I’ve got it. As you has suggested, I will confirm the registers that control interrupts when the phenomenon occurs.

richard-damon · January 17, 2025, 3:00am

A “wild write” is a write through a pointer that points to the wrong address, or to an array with a bad index. Its harder to have a write that you didn’t intend to occur, but not hard to end up writing where you didn’t intend if pointers/indexes get messed up.

shinya · January 17, 2025, 4:34am

Thank you for your reply, richard-damon.
I’ve got it.

shinya · January 20, 2025, 3:12am

Referring to the AMD Xilinx Zynq UltraScale+ MPSoC TRM, Register Map, and ARM’s interrupt controller Manual, I added debug code to check whether the settings of the following registers, which seem to be related to the phenomenon, were different before and after the phenomenon occurred, and then performed a continuous operation test.
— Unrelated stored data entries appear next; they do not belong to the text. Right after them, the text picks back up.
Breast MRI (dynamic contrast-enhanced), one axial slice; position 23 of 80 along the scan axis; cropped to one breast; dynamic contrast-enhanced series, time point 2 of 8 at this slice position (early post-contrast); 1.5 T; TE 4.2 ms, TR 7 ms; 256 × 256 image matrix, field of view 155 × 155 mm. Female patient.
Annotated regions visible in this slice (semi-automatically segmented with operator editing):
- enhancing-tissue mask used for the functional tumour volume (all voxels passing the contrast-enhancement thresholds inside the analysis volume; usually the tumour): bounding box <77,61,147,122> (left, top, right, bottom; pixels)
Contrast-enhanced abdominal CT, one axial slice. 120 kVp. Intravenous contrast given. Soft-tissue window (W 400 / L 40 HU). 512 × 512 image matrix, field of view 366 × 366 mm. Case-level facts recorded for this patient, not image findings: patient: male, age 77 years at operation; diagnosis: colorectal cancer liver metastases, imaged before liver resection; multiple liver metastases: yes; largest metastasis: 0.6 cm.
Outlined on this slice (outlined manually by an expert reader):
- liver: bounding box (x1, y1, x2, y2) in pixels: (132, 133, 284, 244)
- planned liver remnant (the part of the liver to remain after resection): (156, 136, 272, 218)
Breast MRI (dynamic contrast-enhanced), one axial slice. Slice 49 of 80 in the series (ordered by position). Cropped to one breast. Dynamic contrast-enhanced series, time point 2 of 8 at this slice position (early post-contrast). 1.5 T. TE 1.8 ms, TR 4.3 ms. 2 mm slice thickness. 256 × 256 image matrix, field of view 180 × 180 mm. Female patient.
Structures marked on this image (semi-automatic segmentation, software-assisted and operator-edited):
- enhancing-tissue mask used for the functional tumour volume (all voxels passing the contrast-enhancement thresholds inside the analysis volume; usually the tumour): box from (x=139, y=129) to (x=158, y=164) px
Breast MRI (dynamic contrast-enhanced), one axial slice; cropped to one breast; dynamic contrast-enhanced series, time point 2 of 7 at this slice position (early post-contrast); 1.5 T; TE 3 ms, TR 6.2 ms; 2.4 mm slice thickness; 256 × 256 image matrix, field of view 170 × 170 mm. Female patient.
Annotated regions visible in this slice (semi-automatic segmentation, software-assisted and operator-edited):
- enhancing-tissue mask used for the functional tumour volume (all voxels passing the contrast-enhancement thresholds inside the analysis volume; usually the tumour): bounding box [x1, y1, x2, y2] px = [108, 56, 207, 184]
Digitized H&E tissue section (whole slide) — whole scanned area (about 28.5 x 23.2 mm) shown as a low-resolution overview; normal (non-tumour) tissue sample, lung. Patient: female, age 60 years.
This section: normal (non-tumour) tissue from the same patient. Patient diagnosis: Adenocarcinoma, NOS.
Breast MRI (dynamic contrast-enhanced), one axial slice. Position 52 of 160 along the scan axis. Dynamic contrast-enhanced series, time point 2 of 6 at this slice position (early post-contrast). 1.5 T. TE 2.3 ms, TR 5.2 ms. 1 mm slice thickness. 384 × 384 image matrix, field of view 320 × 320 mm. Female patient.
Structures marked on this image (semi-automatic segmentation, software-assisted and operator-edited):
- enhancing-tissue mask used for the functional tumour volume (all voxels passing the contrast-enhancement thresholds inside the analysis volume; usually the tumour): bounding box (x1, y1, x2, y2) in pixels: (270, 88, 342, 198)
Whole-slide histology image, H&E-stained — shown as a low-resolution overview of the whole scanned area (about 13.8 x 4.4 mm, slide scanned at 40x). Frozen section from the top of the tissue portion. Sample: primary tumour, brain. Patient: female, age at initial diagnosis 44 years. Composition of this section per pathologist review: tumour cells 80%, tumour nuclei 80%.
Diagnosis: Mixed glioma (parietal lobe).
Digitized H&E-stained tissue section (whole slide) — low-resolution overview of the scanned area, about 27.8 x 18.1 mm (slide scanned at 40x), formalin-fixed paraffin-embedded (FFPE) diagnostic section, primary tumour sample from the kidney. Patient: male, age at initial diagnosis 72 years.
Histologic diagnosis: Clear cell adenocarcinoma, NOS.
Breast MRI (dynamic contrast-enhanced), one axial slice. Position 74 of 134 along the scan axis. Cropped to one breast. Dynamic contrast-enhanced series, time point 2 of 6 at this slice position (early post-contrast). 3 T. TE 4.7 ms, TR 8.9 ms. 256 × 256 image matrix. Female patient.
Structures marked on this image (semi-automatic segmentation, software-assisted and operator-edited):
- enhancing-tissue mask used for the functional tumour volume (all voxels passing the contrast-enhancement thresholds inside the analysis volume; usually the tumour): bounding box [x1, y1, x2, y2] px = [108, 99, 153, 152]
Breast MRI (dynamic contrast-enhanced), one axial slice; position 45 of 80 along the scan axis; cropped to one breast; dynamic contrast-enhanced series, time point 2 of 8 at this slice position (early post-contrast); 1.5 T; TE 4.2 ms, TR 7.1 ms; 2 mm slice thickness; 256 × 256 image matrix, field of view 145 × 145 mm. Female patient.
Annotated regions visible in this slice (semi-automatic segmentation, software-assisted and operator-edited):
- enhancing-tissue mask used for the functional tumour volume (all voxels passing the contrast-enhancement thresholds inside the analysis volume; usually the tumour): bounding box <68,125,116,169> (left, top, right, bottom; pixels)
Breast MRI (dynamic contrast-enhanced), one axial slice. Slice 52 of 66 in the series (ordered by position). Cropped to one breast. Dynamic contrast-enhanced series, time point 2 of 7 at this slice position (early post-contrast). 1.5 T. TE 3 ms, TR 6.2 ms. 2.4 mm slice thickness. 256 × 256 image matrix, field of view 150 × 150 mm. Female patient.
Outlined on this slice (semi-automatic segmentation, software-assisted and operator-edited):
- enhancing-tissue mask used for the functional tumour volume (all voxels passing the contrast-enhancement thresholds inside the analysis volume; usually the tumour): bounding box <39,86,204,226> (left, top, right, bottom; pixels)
Interrupt Set-Enable Registers
Interrupt Priority Registers
Interrupt Priority Mask Registers
Interrupt Configuration Registers
Interrupt Set-Pending Registers

As a result, although the phenomenon itself occurred, there was no change in the register settings before and after the phenomenon.
Since I changed the source of the tick interrupt back to TTC (Triple Timer Counter), I also checked the TTC registers, but found no particular problems.

If there is anything else I should check, please let me know.

aggarg · January 20, 2025, 7:56am

That is strange as the ISR is not executing even when the interrupt is not masked. As it seems specific to the hardware, can you also reach out to Xilinx and ask them?

shinya · January 21, 2025, 7:11am

Thank you for your reply, aggarg.
I checked the AMD Xilinx support page to see if a similar problem had been reported, but I couldn’t find anything. I’m going to ask about this issue on the support page by myself.

shinya · January 29, 2025, 2:28am

@aggarg @richard-damon @kstribrn
I found that there was a problem with the interrupt controller settings when booting FreeRTOS.
Because two RPUs were started at roughly the same time, access to the interrupt controller was competing, resulting in an unintended setting.
By referring to this, I reviewed the interrupt controller settings themselves and added exclusive control to prevent access competition, and the problem no longer occurred.
Thank you for your advice. It was very helpful.

aggarg · January 29, 2025, 2:54am

Thank you for sharing your solution!